Task instructions: In the records below, repeat exactly the lines between the line holding "Primeira forma de descobrir se foi" and the line holding "disegni, allegati e", inclusive, and drop the pictures.

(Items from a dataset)
★ ★ ★

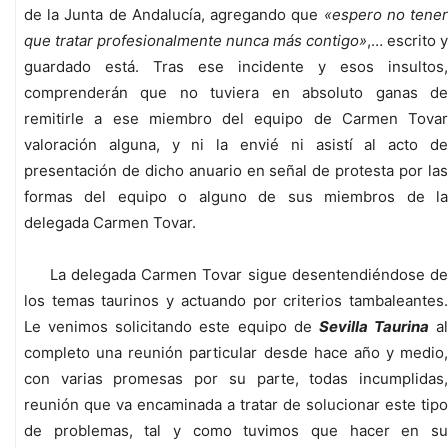
de la Junta de Andalucía, agregando que
«espero no tene
que tratar profesionalmente nunca más contigo»
,… escrito y
guardado está. Tras ese incidente y esos insultos,
comprenderán que no tuviera en absoluto ganas de
remitirle a ese miembro del equipo de Carmen Tovar
valoración alguna, y ni la envié ni asistí al acto de
presentación de dicho anuario en señal de protesta por las
formas del equipo o alguno de sus miembros de la
delegada Carmen Tovar.
La delegada Carmen Tovar sigue desentendiéndose de
los temas taurinos y actuando por criterios tambaleantes.
Le venimos solicitando este equipo de
Sevilla Taurina
al
completo una reunión particular desde hace año y medio,
con varias promesas por su parte, todas incumplidas,
reunión que va encaminada a tratar de solucionar este tipo
de problemas, tal y como tuvimos que hacer en su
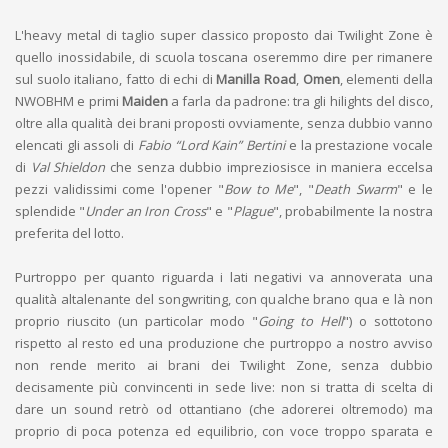
L'heavy metal di taglio super classico proposto dai Twilight Zone è
quello inossidabile, di scuola toscana oseremmo dire per rimanere
sul suolo italiano, fatto di echi di
Manilla Road
,
Omen
, elementi della
NWOBHM e primi
Maiden
a farla da padrone: tra gli hilights del disco,
oltre alla qualità dei brani proposti ovviamente, senza dubbio vanno
elencati gli assoli di
Fabio “Lord Kain” Bertini
e la prestazione vocale
di
Val Shieldon
che senza dubbio impreziosisce in maniera eccelsa
pezzi validissimi come l'opener "
Bow to Me
", "
Death Swarm
" e le
splendide "
Under an Iron Cross
" e "
Plague
", probabilmente la nostra
preferita del lotto.
Purtroppo per quanto riguarda i lati negativi va annoverata una
qualità altalenante del songwriting, con qualche brano qua e là non
proprio riuscito (un particolar modo "
Going to Hell
") o sottotono
rispetto al resto ed una produzione che purtroppo a nostro avviso
non rende merito ai brani dei Twilight Zone, senza dubbio
decisamente più convincenti in sede live: non si tratta di scelta di
dare un sound retrò od ottantiano (che adorerei oltremodo) ma
proprio di poca potenza ed equilibrio, con voce troppo sparata e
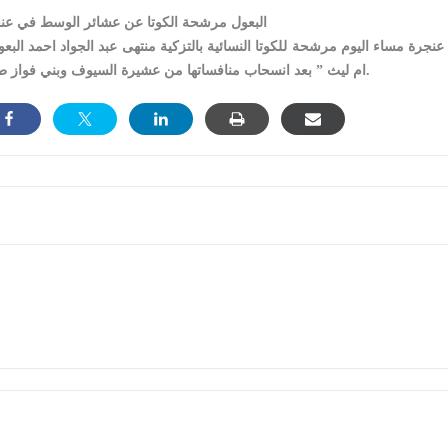
البعول مرشحة الكوتا عن عشائر الوسط في عن
نجرة مساء اليوم مرشحة للكوتا النسائية بالتزكية منتهى عبد الجواد احمد البعو
ام ليث ” بعد انسحاب منافساتها من عشيرة السيوف وبني فواز طوعا.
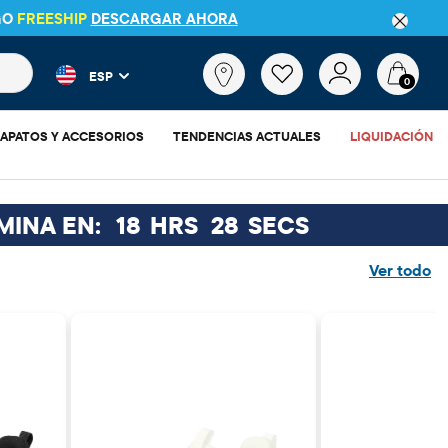
GO
FREESHIP
DESCARGAR AHORA
 más populares y los resultados de productos a medida que escr
¿Qué
ESP
estás
0
buscando?
APATOS Y ACCESORIOS
TENDENCIAS ACTUALES
LIQUIDACIÓN
MINA EN:
18
HRS
27
SECS
Ver todo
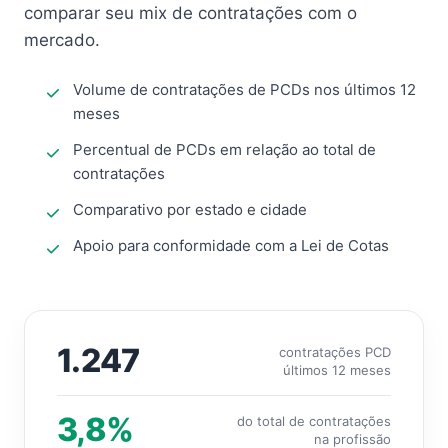
comparar seu mix de contratações com o
mercado.
Volume de contratações de PCDs nos últimos 12
meses
Percentual de PCDs em relação ao total de
contratações
Comparativo por estado e cidade
Apoio para conformidade com a Lei de Cotas
1.247
contratações PCD
últimos 12 meses
3,8%
do total de contratações
na profissão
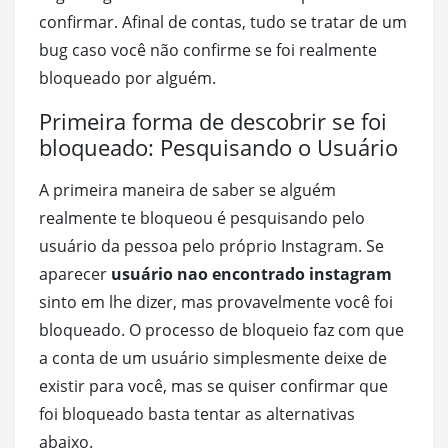
confirmar. Afinal de contas, tudo se tratar de um
bug caso você não confirme se foi realmente
bloqueado por alguém.
Primeira forma de descobrir se foi
bloqueado: Pesquisando o Usuário
A primeira maneira de saber se alguém
realmente te bloqueou é pesquisando pelo
usuário da pessoa pelo próprio Instagram. Se
aparecer
usuário nao encontrado instagram
sinto em lhe dizer, mas provavelmente você foi
bloqueado. O processo de bloqueio faz com que
a conta de um usuário simplesmente deixe de
existir para você, mas se quiser confirmar que
foi bloqueado basta tentar as alternativas
abaixo.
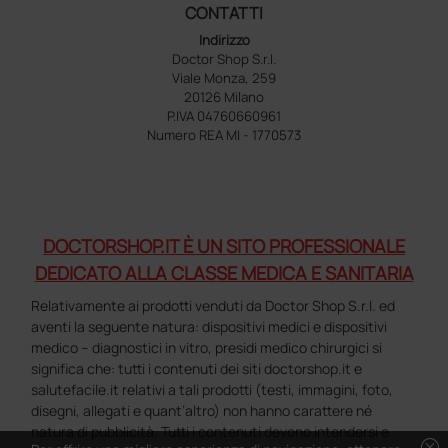
CONTATTI
Indirizzo
Doctor Shop S.r.l.
Viale Monza, 259
20126 Milano
P.IVA 04760660961
Numero REA MI - 1770573
DOCTORSHOP.IT È UN SITO PROFESSIONALE
DEDICATO ALLA CLASSE MEDICA E SANITARIA
Relativamente ai prodotti venduti da Doctor Shop S.r.l. ed
aventi la seguente natura: dispositivi medici e dispositivi
medico – diagnostici in vitro, presidi medico chirurgici si
significa che: tutti i contenuti dei siti doctorshop.it e
salutefacile.it relativi a tali prodotti (testi, immagini, foto,
disegni, allegati e quant’altro) non hanno carattere né
natura di pubblicità. Tutti i contenuti devono intendersi e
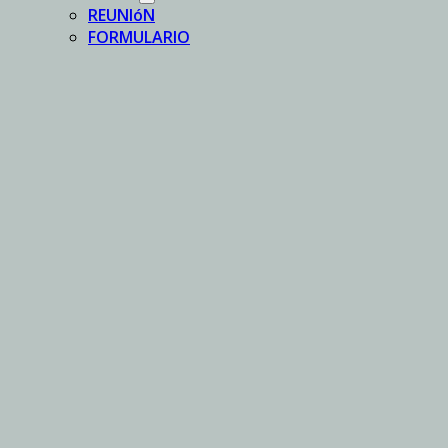
REUNIóN
FORMULARIO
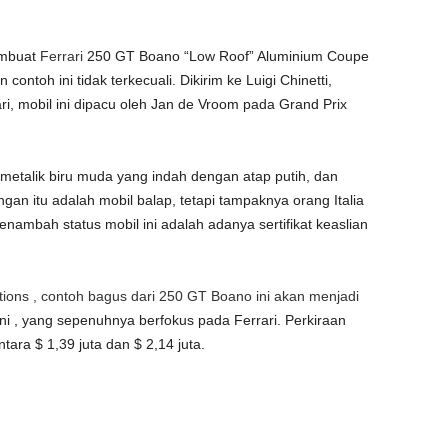
embuat
Ferrari
250 GT Boano “Low Roof” Aluminium Coupe
contoh ini tidak terkecuali. Dikirim ke Luigi Chinetti,
ari, mobil ini dipacu oleh Jan de Vroom pada Grand Prix
 metalik biru muda yang indah dengan atap putih, dan
dengan itu adalah mobil balap, tetapi tampaknya orang Italia
nambah status mobil ini adalah adanya sertifikat keaslian
ons , contoh bagus dari 250 GT Boano ini akan menjadi
i , yang sepenuhnya berfokus pada Ferrari. Perkiraan
ra $ 1,39 juta dan $ 2,14 juta.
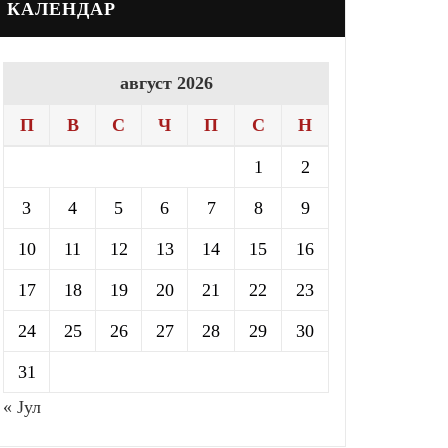
КАЛЕНДАР
август 2026
П
В
С
Ч
П
С
Н
1
2
3
4
5
6
7
8
9
10
11
12
13
14
15
16
17
18
19
20
21
22
23
24
25
26
27
28
29
30
31
« Јул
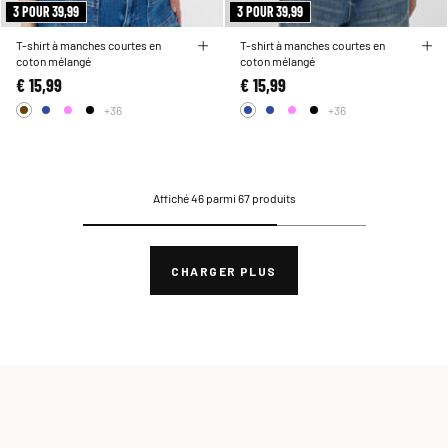
3 POUR 39,99
3 POUR 39,99
T-shirt à manches courtes en
T-shirt à manches courtes en
coton mélangé
coton mélangé
€ 15,99
€ 15,99
+36
+36
Affiché 46 parmi 67 produits
CHARGER PLUS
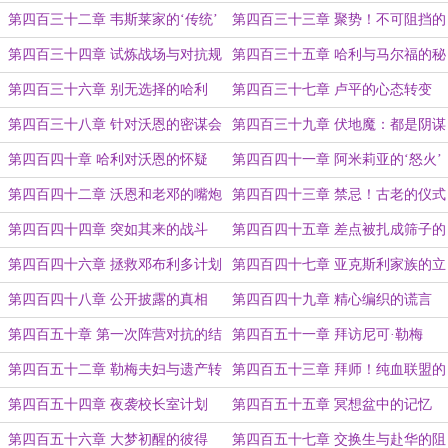
险
第四百三十二章 韦斯莱家的‘传统’
第四百三十三章 聚势！不可阻挡的
狂风！
第四百三十四章 试炼战场与对抗规
第四百三十五章 哈利与马尔福的秘
则
密接头
第四百三十六章 别无选择的哈利
第四百三十七章 卢平的心态转变
第四百三十八章 针对沃恩的密谋会
第四百三十九章 伏地魔：都是阴谋
议
诡谲之辈！
第四百四十章 哈利对沃恩的怀疑
第四百四十一章 阿米莉亚的‘怒火’
第四百四十二章 沃恩和老邓的嘴炮
第四百四十三章 禁忌！古老的仪式
日常
魔法！
第四百四十四章 突如其来的战斗
第四百四十五章 差点被扎成筛子的
卢平
第四百四十六章 拯救邓布利多计划
第四百四十七章 亚克斯利家族的立
场
第四百四十八章 公开披露的真相
第四百四十九章 精心编织的谎言
第四百五十章 第一次阵营对抗的结
第四百五十一章 拜访尼可·勒梅
果
第四百五十二章 勒梅夫妇与遗产转
第四百五十三章 拜师！纯血联盟的
赠
嫌隙！
第四百五十四章 夜袭校长室计划
第四百五十五章 冥想盆中的记忆
第四百五十六章 大梦初醒的彼得
第四百五十七章 交换生与赴华的阻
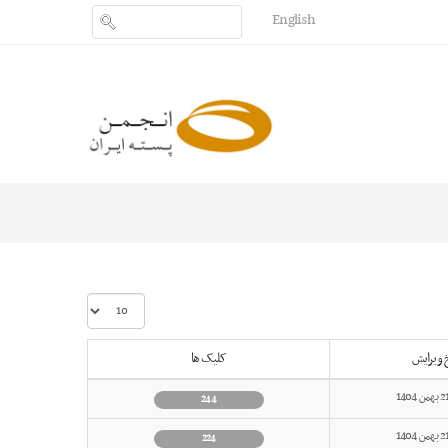
English
نمایش
#
خ ویرایش
کلیک ها
244
224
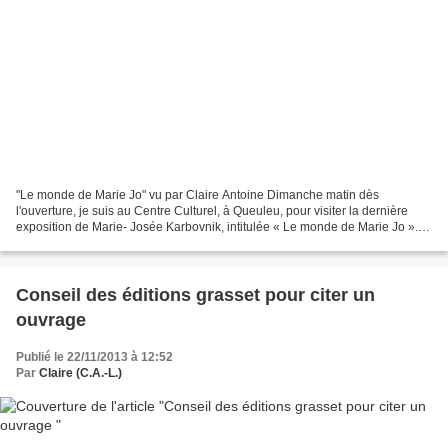
"Le monde de Marie Jo" vu par Claire Antoine Dimanche matin dès
l'ouverture, je suis au Centre Culturel, à Queuleu, pour visiter la dernière
exposition de Marie- Josée Karbovnik, intitulée « Le monde de Marie Jo ».
C'est la troisième fois que l'artiste...
Conseil des éditions grasset pour citer un
ouvrage
Publié le 22/11/2013 à 12:52
Par
Claire (C.A.-L.)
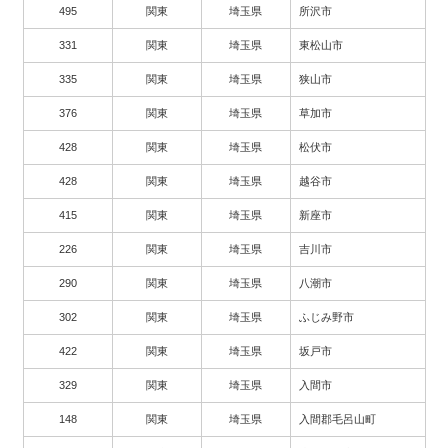
495
関東
埼玉県
所沢市
331
関東
埼玉県
東松山市
335
関東
埼玉県
狭山市
376
関東
埼玉県
草加市
428
関東
埼玉県
松伏市
428
関東
埼玉県
越谷市
415
関東
埼玉県
新座市
226
関東
埼玉県
吉川市
290
関東
埼玉県
八潮市
302
関東
埼玉県
ふじみ野市
422
関東
埼玉県
坂戸市
329
関東
埼玉県
入間市
148
関東
埼玉県
入間郡毛呂山町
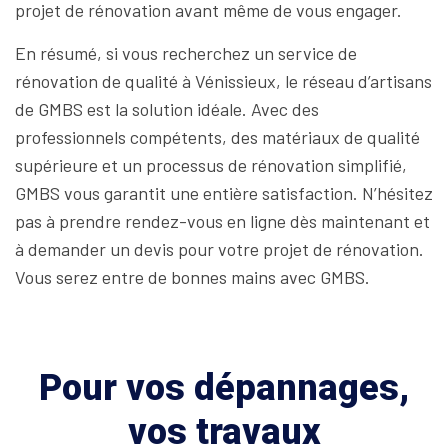
projet de rénovation avant même de vous engager.
En résumé, si vous recherchez un service de
rénovation de qualité à Vénissieux, le réseau d’artisans
de GMBS est la solution idéale. Avec des
professionnels compétents, des matériaux de qualité
supérieure et un processus de rénovation simplifié,
GMBS vous garantit une entière satisfaction. N’hésitez
pas à prendre rendez-vous en ligne dès maintenant et
à demander un devis pour votre projet de rénovation.
Vous serez entre de bonnes mains avec GMBS.
Pour vos dépannages,
vos travaux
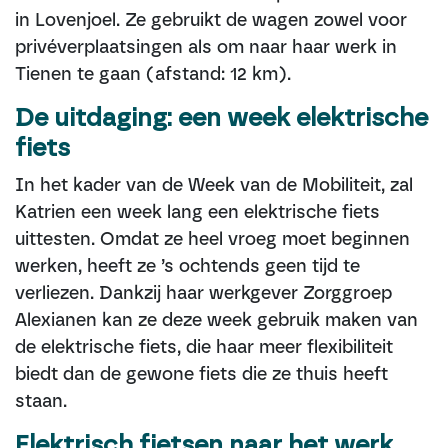
in Lovenjoel. Ze gebruikt de wagen zowel voor
privéverplaatsingen als om naar haar werk in
Tienen te gaan (afstand: 12 km).
De uitdaging: een week elektrische
fiets
In het kader van de Week van de Mobiliteit, zal
Katrien een week lang een elektrische fiets
uittesten. Omdat ze heel vroeg moet beginnen
werken, heeft ze ’s ochtends geen tijd te
verliezen. Dankzij haar werkgever Zorggroep
Alexianen kan ze deze week gebruik maken van
de elektrische fiets, die haar meer flexibiliteit
biedt dan de gewone fiets die ze thuis heeft
staan.
Elektrisch fietsen naar het werk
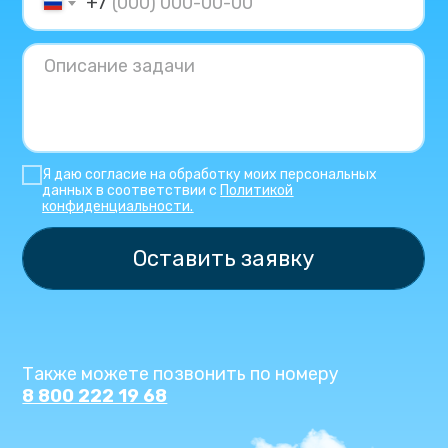
+7
Я даю согласие на обработку моих персональных
данных в соответствии с
Политикой
конфиденциальности.
Оставить заявку
Также можете позвонить по номеру
8 800 222 19 68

★ ★ ★

Expected answer:
Primeira forma de descobrir se foi
bloqueado: Pesquisando o Usuário
A primeira maneira de saber se alguém
realmente te bloqueou é pesquisando pelo
usuário da pessoa pelo próprio Instagram. Se
aparecer
usuário nao encontrado instagram
sinto em lhe dizer, mas provavelmente você foi
bloqueado. O processo de bloqueio faz com que
a conta de um usuário simplesmente deixe de
existir para você, mas se quiser confirmar que
foi bloqueado basta tentar as alternativas
abaixo.
CONTATTI
Indirizzo
Doctor Shop S.r.l.
Viale Monza, 259
20126 Milano
P.IVA 04760660961
Numero REA MI - 1770573
DOCTORSHOP.IT È UN SITO PROFESSIONALE
DEDICATO ALLA CLASSE MEDICA E SANITARIA
Relativamente ai prodotti venduti da Doctor Shop S.r.l. ed
aventi la seguente natura: dispositivi medici e dispositivi
medico – diagnostici in vitro, presidi medico chirurgici si
significa che: tutti i contenuti dei siti doctorshop.it e
salutefacile.it relativi a tali prodotti (testi, immagini, foto,
disegni, allegati e quant’altro) non hanno carattere né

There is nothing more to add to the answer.